Jose Iglesias left Saturday’s game after his second plate appearance (a groundout to first) in the bottom of the fourth inning. He went 1-for-2 with a single to center.



— Knuckleballer Charlie Haeger allowed a single to the first batter he faced but did not give up another hit over five innings of work in which he allowed one (unearned) run on one hit and four walks while striking out eight. The eight punchouts were the most recorded by Haeger since Aug. 30, 2011.

Kolbrin Vitek drove in both Portland runs without benefit of a hit, going 0-for-3 with an RBI fielder’s choice grounder and drawing a bases-loaded walk-off walk in the ninth to end the game. In somewhat limited action (13 games) this year, the 2010 first-rounder has a .364 OBP.
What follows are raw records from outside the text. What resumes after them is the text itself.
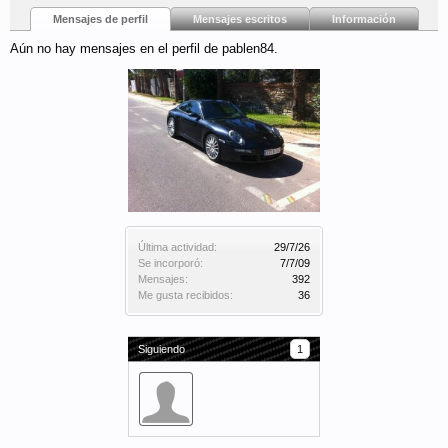
Mensajes de perfil
Mensajes escritos
Información
Aún no hay mensajes en el perfil de pablen84.
Última actividad:
29/7/26
Se incorporó:
7/7/09
Mensajes:
392
Me gusta recibidos:
36
Siguiendo
1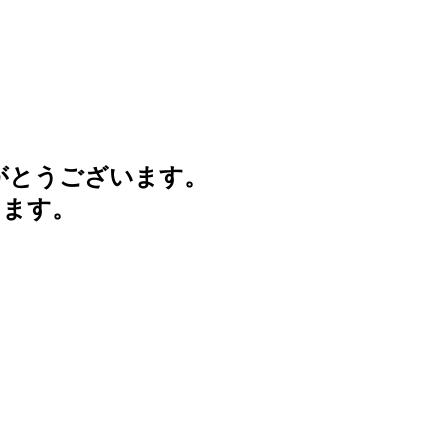
がとうございます。
けます。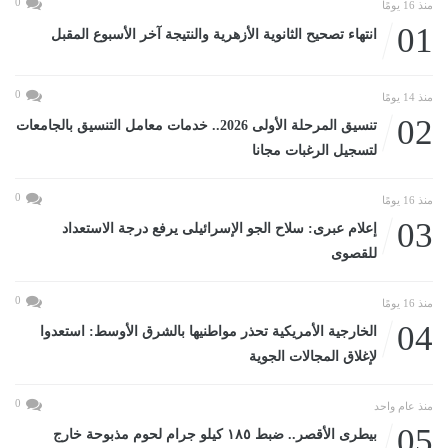
0
منذ 16 يومًا
01
انتهاء تصحيح الثانوية الأزهرية والنتيجة آخر الأسبوع المقبل
0
منذ 14 يومًا
02
تنسيق المرحلة الأولى 2026.. خدمات معامل التنسيق بالجامعات
لتسجيل الرغبات مجانا
0
منذ 16 يومًا
03
إعلام عبرى: سلاح الجو الإسرائيلى يرفع درجة الاستعداد
للقصوى
0
منذ 16 يومًا
04
الخارجية الأمريكية تحذر مواطنيها بالشرق الأوسط: استعدوا
لإغلاق المجالات الجوية
0
منذ عام واحد
05
بيطرى الأقصر.. ضبط ١٨٥ كيلو جرام لحوم مذبوحة خارج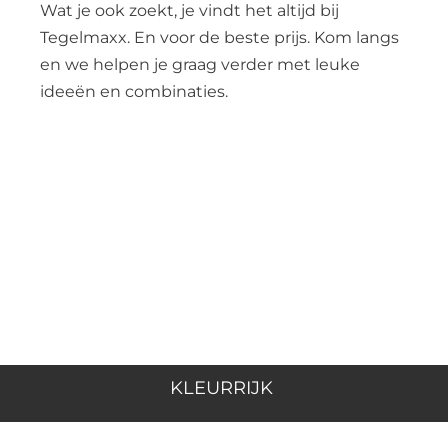
Wat je ook zoekt, je vindt het altijd bij
Tegelmaxx. En voor de beste prijs. Kom langs
en we helpen je graag verder met leuke
ideeën en combinaties.
KLEURRIJK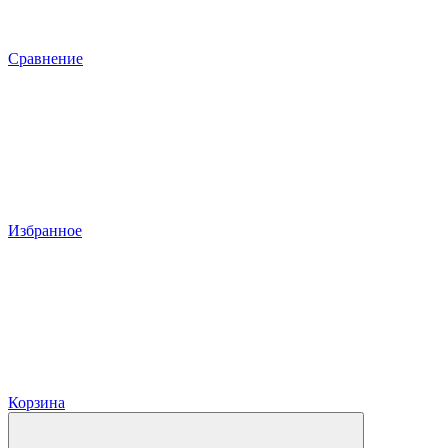
Сравнение
Избранное
Корзина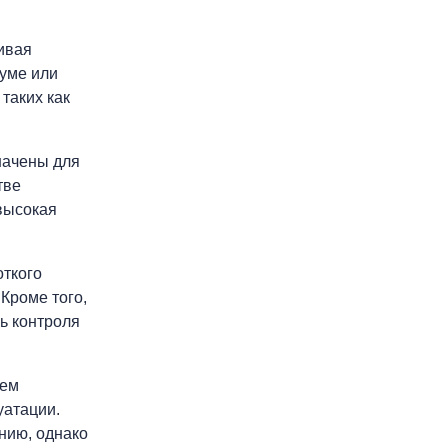
ивая
ууме или
таких как
начены для
тве
высокая
откого
Кроме того,
ь контроля
тем
уатации.
нию, однако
— Shortstop Xander Bogaerts, after hitting homers on both Thursday and Friday, was a late scratch from the Sea Dogs lineup due to what Kevin Thomas of the Portland Press-Herald (via twitter) called tightness in his core. Thomas added that the issue was not considered serious.

— Though they only had three hits, the Sea Dogs managed to patch together their seventh straight victory — the team’s longest winning streak since 2008.



— Left-hander Henry Owens continues to perform at a level that suggests front-of-the-rotation potential. He punched out a career-high 10 while giving up two runs (on just two hits) in six innings. He did walk a season-high three.

Through six starts, Owens has logged 32 innings (at least five in each start) with 40 strikeouts (11.3 per nine) and 11 walks (3.1 per nine) along with a glimmering 2.25 ERA and .153 opponents’ batting average.

— The perpetrator of the second homer of the year against Owens? That would be Jeremy Farrell, the son of Red Sox manager John Farrell. The younger Farrell, 26, is hitting .259/.318/.494 with five homers in 21 games this year.

Garin Cecchini continued his remarkable season-opening run. For the 14th straight game, he reached base multiple times, going 2-for-4 with a walk. He ranks fifth in all of minor league baseball with a .394 average, eighth with a .486 OBP and 10th with a .670 slugging percentage. He is first in the Carolina League in average and OBP, while ranking second to Coyle in slugging percentage.

— Outfielder Henry Ramos got off to a tough start, hitting .094/.147/.094 through his first 10 games. However, since April 20, he’s been one of the more productive hitters in the Carolina League, hitting .340 with a .456 OBP and .447 slugging mark. The  athletic 21-year-old’s on-base percentage is second in the Carolina League only to Cecchini in that span.